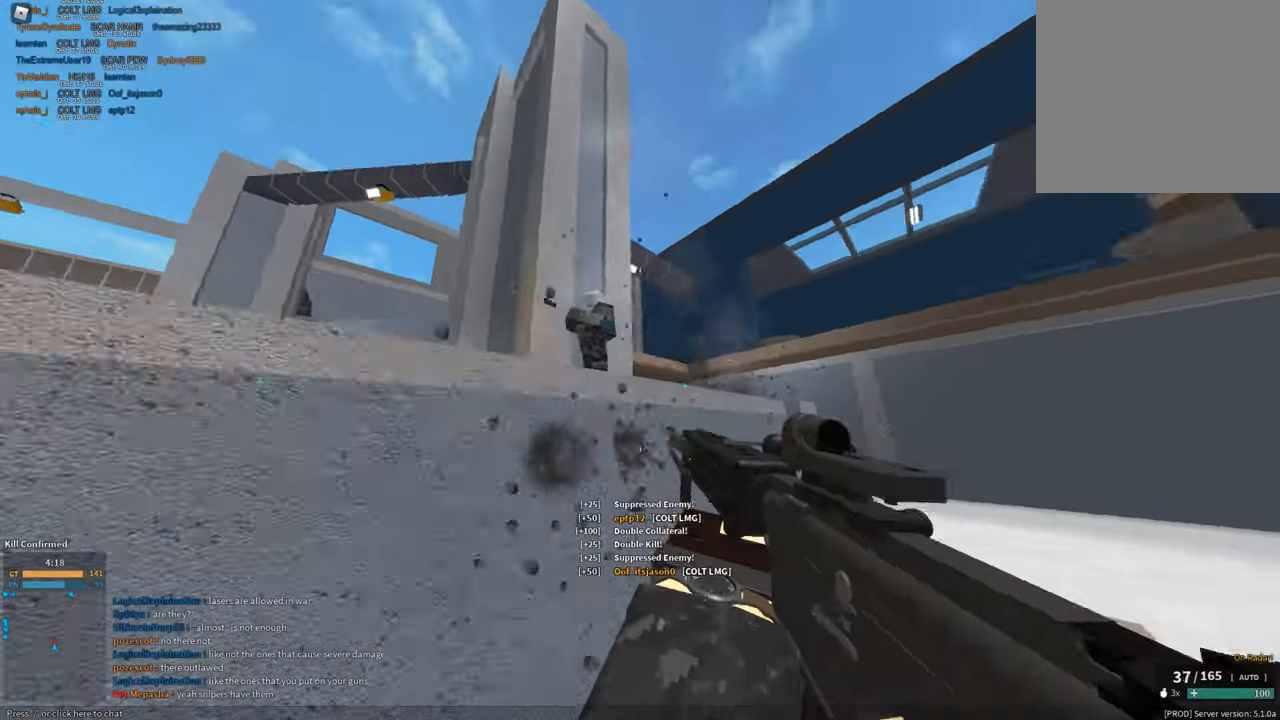
{"keys": ["a", "s", "space"], "mouse": ["left"], "events": [[251, "a", "down"], [301, "d", "up"], [401, "space", "down"], [451, "s", "down"]]}
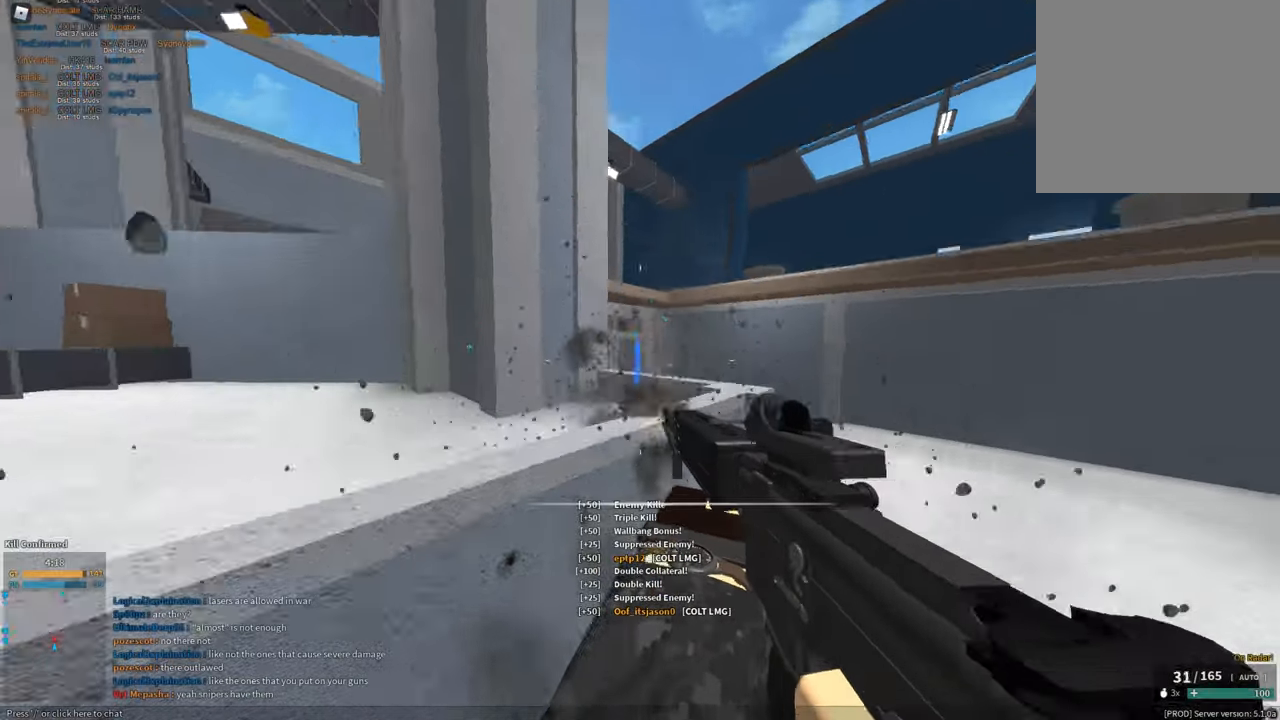
{"keys": ["d", "shift", "w"], "mouse": [], "events": [[83, "mouse_left", "up"], [133, "a", "up"], [133, "r", "down"], [133, "space", "up"], [183, "s", "up"], [233, "r", "up"], [233, "shift", "down"], [283, "w", "down"], [334, "d", "down"]]}
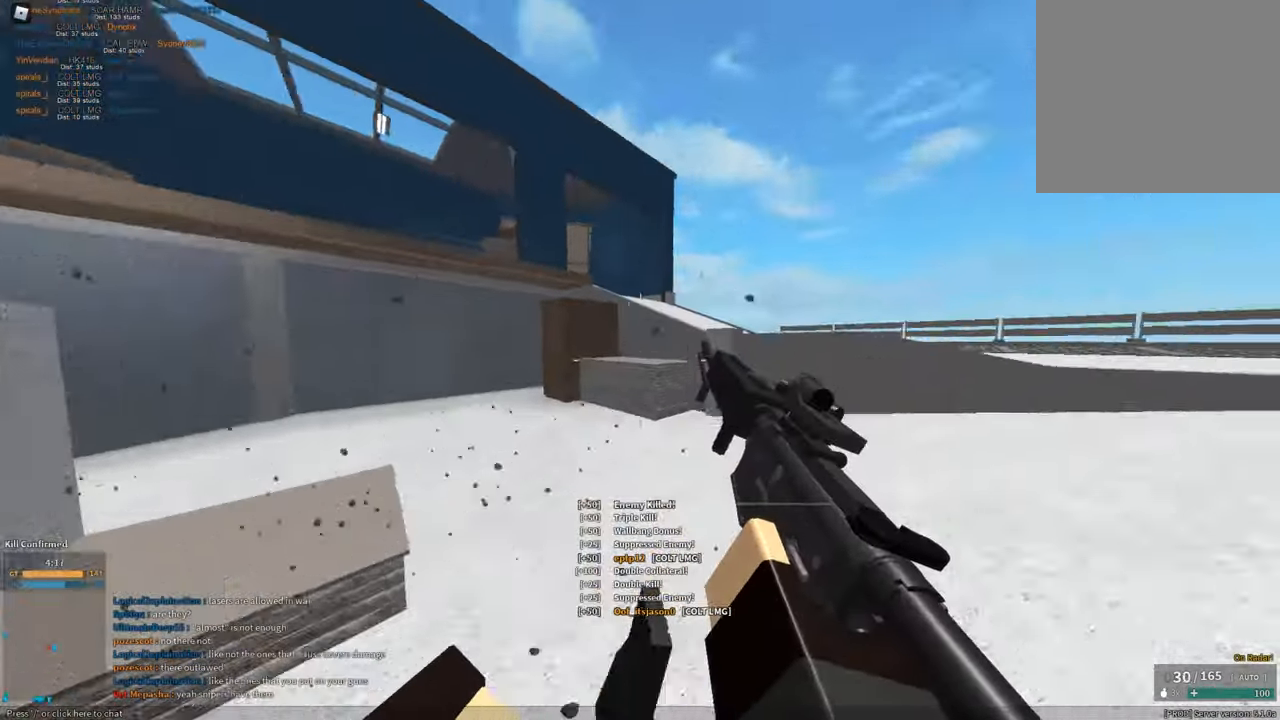
{"keys": ["w"], "mouse": [], "events": [[100, "d", "up"], [334, "c", "down"], [434, "ctrl", "down"], [484, "c", "up"], [484, "ctrl", "up"], [484, "shift", "up"]]}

---------------

Within the listing above, work out how many lines hold "shift", and answer with that number only.

2